### EXTRACT PROVIDED:
[Start of Attachment]
Something went wrong on New Year's Day, 1930, and he never shared much.  He withdrew into work.  Back on the job on the 15th, he poured himself into his work on the U.S 90/Trinity River bridge at Liberty.  Up before the sun, working into the night, Clayton sometimes climbed, just for the exhilaration of it.  On the 26th, he climbed.  With a huge smile, he called down to a friend that it was like being a boy in the Big Thicket all over again, up in his favorite tree.

Mid-day, a sudden thunderstorm caught Clayton on the bridge.  He fell.  A short life full of adventure and accomplishment will leave echoes, always unexpected.  Stories of what might have been, have consequences.  Memories become seeds that may lie dormant for a generation, then "break ground" as new leaves with new promise.

And grief turned into a passion for service for Pearl, who saw her boy Clayton in little children everywhere.  Her energy surged that year, and for the rest of her life, for Albert Schweitzer's Lambarene work, and the Methodist Children's Home.

The Lord loves boys who love climbing trees, doesn't He?  And He loves mothers who mourn all the way into renewed life, and sing praise to His grace.
[End of Attachment]
### INFORMATION SHOWN:
[Start of Attachment]
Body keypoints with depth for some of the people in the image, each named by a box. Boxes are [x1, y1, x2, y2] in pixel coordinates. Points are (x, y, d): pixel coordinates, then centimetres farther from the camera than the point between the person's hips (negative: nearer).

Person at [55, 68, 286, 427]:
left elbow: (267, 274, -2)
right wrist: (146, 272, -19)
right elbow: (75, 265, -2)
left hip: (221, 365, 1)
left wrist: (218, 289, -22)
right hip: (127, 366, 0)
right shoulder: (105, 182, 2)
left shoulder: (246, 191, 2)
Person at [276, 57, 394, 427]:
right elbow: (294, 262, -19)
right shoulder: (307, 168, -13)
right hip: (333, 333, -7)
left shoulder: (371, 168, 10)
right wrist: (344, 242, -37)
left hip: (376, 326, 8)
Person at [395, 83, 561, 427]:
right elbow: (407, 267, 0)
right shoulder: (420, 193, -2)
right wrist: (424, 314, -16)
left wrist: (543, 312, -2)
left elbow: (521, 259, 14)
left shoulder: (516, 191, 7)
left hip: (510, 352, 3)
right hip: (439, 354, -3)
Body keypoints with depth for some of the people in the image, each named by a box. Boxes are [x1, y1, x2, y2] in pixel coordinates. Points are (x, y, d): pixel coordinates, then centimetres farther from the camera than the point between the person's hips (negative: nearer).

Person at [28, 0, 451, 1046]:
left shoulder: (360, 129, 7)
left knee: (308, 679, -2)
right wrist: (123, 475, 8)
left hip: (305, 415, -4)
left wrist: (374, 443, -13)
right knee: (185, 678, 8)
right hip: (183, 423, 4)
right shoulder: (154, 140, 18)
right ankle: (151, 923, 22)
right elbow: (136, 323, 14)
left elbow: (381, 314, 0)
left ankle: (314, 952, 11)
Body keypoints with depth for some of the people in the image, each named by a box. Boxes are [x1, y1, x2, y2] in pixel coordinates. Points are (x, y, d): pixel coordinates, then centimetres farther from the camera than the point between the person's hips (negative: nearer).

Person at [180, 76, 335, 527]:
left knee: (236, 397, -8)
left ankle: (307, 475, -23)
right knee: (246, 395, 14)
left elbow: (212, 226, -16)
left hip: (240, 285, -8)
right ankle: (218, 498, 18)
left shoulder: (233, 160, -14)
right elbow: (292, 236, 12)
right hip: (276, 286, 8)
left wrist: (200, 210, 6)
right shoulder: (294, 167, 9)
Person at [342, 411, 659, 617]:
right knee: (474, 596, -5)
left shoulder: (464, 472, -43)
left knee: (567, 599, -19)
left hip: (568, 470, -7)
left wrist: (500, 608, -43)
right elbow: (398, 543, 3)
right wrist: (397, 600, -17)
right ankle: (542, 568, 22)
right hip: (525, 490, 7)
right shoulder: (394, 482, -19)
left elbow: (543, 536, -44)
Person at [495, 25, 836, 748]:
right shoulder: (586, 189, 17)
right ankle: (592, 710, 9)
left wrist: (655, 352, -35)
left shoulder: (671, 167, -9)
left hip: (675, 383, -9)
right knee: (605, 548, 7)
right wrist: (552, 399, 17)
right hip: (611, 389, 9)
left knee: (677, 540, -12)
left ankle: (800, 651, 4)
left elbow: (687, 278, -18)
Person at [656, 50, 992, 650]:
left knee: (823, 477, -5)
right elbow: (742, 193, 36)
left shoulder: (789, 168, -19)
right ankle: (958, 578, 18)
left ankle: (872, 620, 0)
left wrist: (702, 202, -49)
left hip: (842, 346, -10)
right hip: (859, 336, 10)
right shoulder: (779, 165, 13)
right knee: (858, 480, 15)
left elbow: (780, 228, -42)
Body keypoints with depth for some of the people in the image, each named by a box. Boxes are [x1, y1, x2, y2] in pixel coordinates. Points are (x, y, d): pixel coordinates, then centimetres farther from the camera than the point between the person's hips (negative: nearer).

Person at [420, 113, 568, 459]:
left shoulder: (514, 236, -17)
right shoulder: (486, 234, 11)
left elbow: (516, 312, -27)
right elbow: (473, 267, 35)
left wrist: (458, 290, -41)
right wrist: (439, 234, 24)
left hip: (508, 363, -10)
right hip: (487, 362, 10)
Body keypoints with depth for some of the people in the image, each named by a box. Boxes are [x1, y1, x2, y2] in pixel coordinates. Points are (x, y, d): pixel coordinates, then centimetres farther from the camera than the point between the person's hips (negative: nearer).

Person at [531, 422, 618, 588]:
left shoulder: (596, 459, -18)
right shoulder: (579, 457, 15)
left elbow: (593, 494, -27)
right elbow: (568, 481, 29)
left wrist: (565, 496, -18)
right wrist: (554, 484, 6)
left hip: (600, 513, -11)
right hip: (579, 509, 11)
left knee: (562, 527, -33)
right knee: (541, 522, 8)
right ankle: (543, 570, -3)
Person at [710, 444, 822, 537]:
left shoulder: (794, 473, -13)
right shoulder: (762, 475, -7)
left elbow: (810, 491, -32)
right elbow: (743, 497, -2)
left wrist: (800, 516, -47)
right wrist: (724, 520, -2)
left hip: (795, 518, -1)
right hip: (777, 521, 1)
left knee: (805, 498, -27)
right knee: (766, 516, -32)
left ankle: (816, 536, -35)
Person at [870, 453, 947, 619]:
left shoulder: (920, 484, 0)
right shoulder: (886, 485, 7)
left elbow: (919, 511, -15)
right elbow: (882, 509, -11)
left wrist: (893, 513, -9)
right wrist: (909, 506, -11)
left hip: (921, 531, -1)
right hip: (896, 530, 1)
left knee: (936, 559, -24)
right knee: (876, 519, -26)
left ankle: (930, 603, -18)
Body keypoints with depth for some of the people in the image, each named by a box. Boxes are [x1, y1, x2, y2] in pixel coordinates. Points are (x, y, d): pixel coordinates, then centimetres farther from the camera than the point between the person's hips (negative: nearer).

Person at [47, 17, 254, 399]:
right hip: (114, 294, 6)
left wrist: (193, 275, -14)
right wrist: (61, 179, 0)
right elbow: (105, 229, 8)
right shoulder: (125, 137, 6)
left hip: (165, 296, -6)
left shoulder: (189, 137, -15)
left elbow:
[End of Attachment]
### EXERCISES:
[1] Using the passage about Clayton above, decide whether each statement agrees with it: (a) Clayton was back at work on the 15th; (b) the thunderstorm that caught Clayton struck in the evening; (c) Pearl's service included the Methodist Children's Home. Answer yes or no for each, and quote the words that settle it.
[2] Carry the passage about Clayton and his mother Pearl forward from its final sentence.

### ANSWERS TO THE TASKS:
[1]
(a) Yes: "Back on the job on the 15th, he poured himself into his work on the U.S 90/Trinity River bridge at Liberty."
(b) No: "Mid-day, a sudden thunderstorm caught Clayton on the bridge."
(c) Yes: "for Albert Schweitzer's Lambarene work, and the Methodist Children's Home."

[2]
No Name for Baby, Yet

September 7, 1900 first light of day, Pearl felt the first pang and knew the baby would be early.  Two weeks earlier than she had thought, and before Bryan Canon would be home.  Oh, well, the name would just have to wait, then, until he got back from Galveston and the medical seminar.

That evening, un-named baby boy arrived, and as the family gathered, Pearl shared the news:  "We wait until Bryan's home for the name."

As the sun went down on Galveston that night, the weather-man decided to ignore the exaggerated reports coming in on the wire from Cuba.  "Those folks always want to make a big deal of almost nothing", he said to his helper.  By morning, clouds had an ominous roll, and the surf was doing a "storm-in-the-Gulf" style of breakers.  He rode his horse through the town to warn folks, specially along the beach, but it was already almost too late.  Landfall at 5:00 p.m., storm surge at 14', winds measured at 145 before a gust took the wind gauge.  8,000+/- died in the heaviest storm to hit the US, as Galveston was destroyed.

In the medical school, Bryan had come the week before to learn a new surgical procedure.  Now, Dr. Canon, sleeping in the Old Red building, was on duty in an improvised emergency room.  The school building survived the storm, along with a few Galveston landmarks such as the Bishop's Palace, most being the work of Nicholas J. Clayton, the architect now even more famous.

Finally home, Bryan was the first to hear Pearl's announcement:  "The name for my first son is to be Clayton. He's the man whose work kept you alive!"

Next up:  Clayton, Aggie engineer.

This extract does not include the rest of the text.